%%

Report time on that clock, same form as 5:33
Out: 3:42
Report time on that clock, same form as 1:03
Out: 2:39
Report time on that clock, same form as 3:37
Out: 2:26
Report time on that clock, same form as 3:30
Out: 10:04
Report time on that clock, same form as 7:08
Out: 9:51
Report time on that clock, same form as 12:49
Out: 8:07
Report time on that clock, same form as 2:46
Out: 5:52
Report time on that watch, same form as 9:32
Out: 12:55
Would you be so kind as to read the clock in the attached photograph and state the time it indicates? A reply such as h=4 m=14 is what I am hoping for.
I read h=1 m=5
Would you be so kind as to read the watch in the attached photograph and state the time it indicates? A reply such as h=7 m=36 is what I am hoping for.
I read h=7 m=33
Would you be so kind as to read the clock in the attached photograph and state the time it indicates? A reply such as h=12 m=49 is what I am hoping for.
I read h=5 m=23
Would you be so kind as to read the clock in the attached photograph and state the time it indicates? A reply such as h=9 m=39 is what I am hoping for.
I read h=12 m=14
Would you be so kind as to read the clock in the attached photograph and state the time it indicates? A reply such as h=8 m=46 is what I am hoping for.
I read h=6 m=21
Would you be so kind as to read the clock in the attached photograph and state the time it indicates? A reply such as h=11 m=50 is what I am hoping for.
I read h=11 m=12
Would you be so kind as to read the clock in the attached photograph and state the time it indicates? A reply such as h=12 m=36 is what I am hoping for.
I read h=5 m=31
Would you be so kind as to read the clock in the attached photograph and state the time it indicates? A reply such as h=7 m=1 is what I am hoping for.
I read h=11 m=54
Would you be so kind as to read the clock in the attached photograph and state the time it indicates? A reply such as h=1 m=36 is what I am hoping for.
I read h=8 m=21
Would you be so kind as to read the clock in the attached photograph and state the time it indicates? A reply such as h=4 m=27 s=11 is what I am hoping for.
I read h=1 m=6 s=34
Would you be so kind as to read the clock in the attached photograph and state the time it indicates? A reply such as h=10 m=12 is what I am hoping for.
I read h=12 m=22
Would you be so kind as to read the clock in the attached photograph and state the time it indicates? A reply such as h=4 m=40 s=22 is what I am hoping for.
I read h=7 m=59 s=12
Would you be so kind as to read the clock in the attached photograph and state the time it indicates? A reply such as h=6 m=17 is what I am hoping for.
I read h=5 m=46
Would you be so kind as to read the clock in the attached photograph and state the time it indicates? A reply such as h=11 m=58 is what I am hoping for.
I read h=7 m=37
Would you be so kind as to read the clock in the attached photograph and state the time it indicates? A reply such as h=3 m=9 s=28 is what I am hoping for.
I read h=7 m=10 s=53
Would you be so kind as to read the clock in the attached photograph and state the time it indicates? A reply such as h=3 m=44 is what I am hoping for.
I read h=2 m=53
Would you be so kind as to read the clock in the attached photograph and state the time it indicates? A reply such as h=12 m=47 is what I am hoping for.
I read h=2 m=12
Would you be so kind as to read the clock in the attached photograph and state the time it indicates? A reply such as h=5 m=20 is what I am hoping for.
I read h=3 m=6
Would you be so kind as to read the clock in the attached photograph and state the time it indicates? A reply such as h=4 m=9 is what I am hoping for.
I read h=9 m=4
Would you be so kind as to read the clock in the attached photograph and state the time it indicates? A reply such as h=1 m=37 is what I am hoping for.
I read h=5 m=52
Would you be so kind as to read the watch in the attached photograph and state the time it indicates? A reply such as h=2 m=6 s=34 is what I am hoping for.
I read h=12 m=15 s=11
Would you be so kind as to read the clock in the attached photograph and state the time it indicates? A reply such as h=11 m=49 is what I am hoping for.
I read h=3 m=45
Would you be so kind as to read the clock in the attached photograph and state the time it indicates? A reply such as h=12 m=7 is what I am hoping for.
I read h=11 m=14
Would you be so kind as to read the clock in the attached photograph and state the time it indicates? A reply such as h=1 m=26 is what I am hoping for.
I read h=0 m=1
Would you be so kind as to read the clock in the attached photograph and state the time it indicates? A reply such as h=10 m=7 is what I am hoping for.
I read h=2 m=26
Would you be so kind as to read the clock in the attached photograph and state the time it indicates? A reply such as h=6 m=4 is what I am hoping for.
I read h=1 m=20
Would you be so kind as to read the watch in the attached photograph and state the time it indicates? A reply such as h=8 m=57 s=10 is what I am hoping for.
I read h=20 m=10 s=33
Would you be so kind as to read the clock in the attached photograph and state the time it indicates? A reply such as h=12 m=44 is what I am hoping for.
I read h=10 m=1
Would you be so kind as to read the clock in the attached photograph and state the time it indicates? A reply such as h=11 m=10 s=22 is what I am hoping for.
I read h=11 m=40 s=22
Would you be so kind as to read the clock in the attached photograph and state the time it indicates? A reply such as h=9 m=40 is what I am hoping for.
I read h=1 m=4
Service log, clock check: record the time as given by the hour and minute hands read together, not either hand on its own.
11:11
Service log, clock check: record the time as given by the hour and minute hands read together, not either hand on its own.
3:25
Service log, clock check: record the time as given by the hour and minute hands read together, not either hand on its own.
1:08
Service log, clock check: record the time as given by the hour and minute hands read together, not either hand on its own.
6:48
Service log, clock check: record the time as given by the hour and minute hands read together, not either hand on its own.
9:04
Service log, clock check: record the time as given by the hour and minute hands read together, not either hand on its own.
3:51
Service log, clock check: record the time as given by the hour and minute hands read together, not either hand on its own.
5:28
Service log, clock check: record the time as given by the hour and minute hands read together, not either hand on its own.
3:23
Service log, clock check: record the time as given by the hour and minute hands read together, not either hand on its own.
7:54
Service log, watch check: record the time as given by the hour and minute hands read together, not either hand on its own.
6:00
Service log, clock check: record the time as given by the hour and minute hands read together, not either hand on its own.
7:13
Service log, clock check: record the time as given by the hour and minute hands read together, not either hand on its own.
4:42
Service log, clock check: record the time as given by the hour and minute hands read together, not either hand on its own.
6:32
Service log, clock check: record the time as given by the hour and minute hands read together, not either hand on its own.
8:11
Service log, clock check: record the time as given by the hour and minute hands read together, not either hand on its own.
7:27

%%

_Problem description_
Format all of the entries above as a two-column CSV with the header row entry_text,answer. Give one row per entry, put each field in double quotes, and replace any line breaks within a field with spaces.

_Solution to the exercise_
entry_text,answer
"Report time on that clock, same form as 5:33 Out:","3:42"
"Report time on that clock, same form as 1:03 Out:","2:39"
"Report time on that clock, same form as 3:37 Out:","2:26"
"Report time on that clock, same form as 3:30 Out:","10:04"
"Report time on that clock, same form as 7:08 Out:","9:51"
"Report time on that clock, same form as 12:49 Out:","8:07"
"Report time on that clock, same form as 2:46 Out:","5:52"
"Report time on that watch, same form as 9:32 Out:","12:55"
"Would you be so kind as to read the clock in the attached photograph and state the time it indicates? A reply such as h=4 m=14 is what I am hoping for. I read","h=1 m=5"
"Would you be so kind as to read the watch in the attached photograph and state the time it indicates? A reply such as h=7 m=36 is what I am hoping for. I read","h=7 m=33"
"Would you be so kind as to read the clock in the attached photograph and state the time it indicates? A reply such as h=12 m=49 is what I am hoping for. I read","h=5 m=23"
"Would you be so kind as to read the clock in the attached photograph and state the time it indicates? A reply such as h=9 m=39 is what I am hoping for. I read","h=12 m=14"
"Would you be so kind as to read the clock in the attached photograph and state the time it indicates? A reply such as h=8 m=46 is what I am hoping for. I read","h=6 m=21"
"Would you be so kind as to read the clock in the attached photograph and state the time it indicates? A reply such as h=11 m=50 is what I am hoping for. I read","h=11 m=12"
"Would you be so kind as to read the clock in the attached photograph and state the time it indicates? A reply such as h=12 m=36 is what I am hoping for. I read","h=5 m=31"
"Would you be so kind as to read the clock in the attached photograph and state the time it indicates? A reply such as h=7 m=1 is what I am hoping for. I read","h=11 m=54"
"Would you be so kind as to read the clock in the attached photograph and state the time it indicates? A reply such as h=1 m=36 is what I am hoping for. I read","h=8 m=21"
"Would you be so kind as to read the clock in the attached photograph and state the time it indicates? A reply such as h=4 m=27 s=11 is what I am hoping for. I read","h=1 m=6 s=34"
"Would you be so kind as to read the clock in the attached photograph and state the time it indicates? A reply such as h=10 m=12 is what I am hoping for. I read","h=12 m=22"
"Would you be so kind as to read the clock in the attached photograph and state the time it indicates? A reply such as h=4 m=40 s=22 is what I am hoping for. I read","h=7 m=59 s=12"
"Would you be so kind as to read the clock in the attached photograph and state the time it indicates? A reply such as h=6 m=17 is what I am hoping for. I read","h=5 m=46"
"Would you be so kind as to read the clock in the attached photograph and state the time it indicates? A reply such as h=11 m=58 is what I am hoping for. I read","h=7 m=37"
"Would you be so kind as to read the clock in the attached photograph and state the time it indicates? A reply such as h=3 m=9 s=28 is what I am hoping for. I read","h=7 m=10 s=53"
"Would you be so kind as to read the clock in the attached photograph and state the time it indicates? A reply such as h=3 m=44 is what I am hoping for. I read","h=2 m=53"
"Would you be so kind as to read the clock in the attached photograph and state the time it indicates? A reply such as h=12 m=47 is what I am hoping for. I read","h=2 m=12"
"Would you be so kind as to read the clock in the attached photograph and state the time it indicates? A reply such as h=5 m=20 is what I am hoping for. I read","h=3 m=6"
"Would you be so kind as to read the clock in the attached photograph and state the time it indicates? A reply such as h=4 m=9 is what I am hoping for. I read","h=9 m=4"
"Would you be so kind as to read the clock in the attached photograph and state the time it indicates? A reply such as h=1 m=37 is what I am hoping for. I read","h=5 m=52"
"Would you be so kind as to read the watch in the attached photograph and state the time it indicates? A reply such as h=2 m=6 s=34 is what I am hoping for. I read","h=12 m=15 s=11"
"Would you be so kind as to read the clock in the attached photograph and state the time it indicates? A reply such as h=11 m=49 is what I am hoping for. I read","h=3 m=45"
"Would you be so kind as to read the clock in the attached photograph and state the time it indicates? A reply such as h=12 m=7 is what I am hoping for. I read","h=11 m=14"
"Would you be so kind as to read the clock in the attached photograph and state the time it indicates? A reply such as h=1 m=26 is what I am hoping for. I read","h=0 m=1"
"Would you be so kind as to read the clock in the attached photograph and state the time it indicates? A reply such as h=10 m=7 is what I am hoping for. I read","h=2 m=26"
"Would you be so kind as to read the clock in the attached photograph and state the time it indicates? A reply such as h=6 m=4 is what I am hoping for. I read","h=1 m=20"
"Would you be so kind as to read the watch in the attached photograph and state the time it indicates? A reply such as h=8 m=57 s=10 is what I am hoping for. I read","h=20 m=10 s=33"
"Would you be so kind as to read the clock in the attached photograph and state the time it indicates? A reply such as h=12 m=44 is what I am hoping for. I read","h=10 m=1"
"Would you be so kind as to read the clock in the attached photograph and state the time it indicates? A reply such as h=11 m=10 s=22 is what I am hoping for. I read","h=11 m=40 s=22"
"Would you be so kind as to read the clock in the attached photograph and state the time it indicates? A reply such as h=9 m=40 is what I am hoping for. I read","h=1 m=4"
"Service log, clock check: record the time as given by the hour and minute hands read together, not either hand on its own.","11:11"
"Service log, clock check: record the time as given by the hour and minute hands read together, not either hand on its own.","3:25"
"Service log, clock check: record the time as given by the hour and minute hands read together, not either hand on its own.","1:08"
"Service log, clock check: record the time as given by the hour and minute hands read together, not either hand on its own.","6:48"
"Service log, clock check: record the time as given by the hour and minute hands read together, not either hand on its own.","9:04"
"Service log, clock check: record the time as given by the hour and minute hands read together, not either hand on its own.","3:51"
"Service log, clock check: record the time as given by the hour and minute hands read together, not either hand on its own.","5:28"
"Service log, clock check: record the time as given by the hour and minute hands read together, not either hand on its own.","3:23"
"Service log, clock check: record the time as given by the hour and minute hands read together, not either hand on its own.","7:54"
"Service log, watch check: record the time as given by the hour and minute hands read together, not either hand on its own.","6:00"
"Service log, clock check: record the time as given by the hour and minute hands read together, not either hand on its own.","7:13"
"Service log, clock check: record the time as given by the hour and minute hands read together, not either hand on its own.","4:42"
"Service log, clock check: record the time as given by the hour and minute hands read together, not either hand on its own.","6:32"
"Service log, clock check: record the time as given by the hour and minute hands read together, not either hand on its own.","8:11"
"Service log, clock check: record the time as given by the hour and minute hands read together, not either hand on its own.","7:27"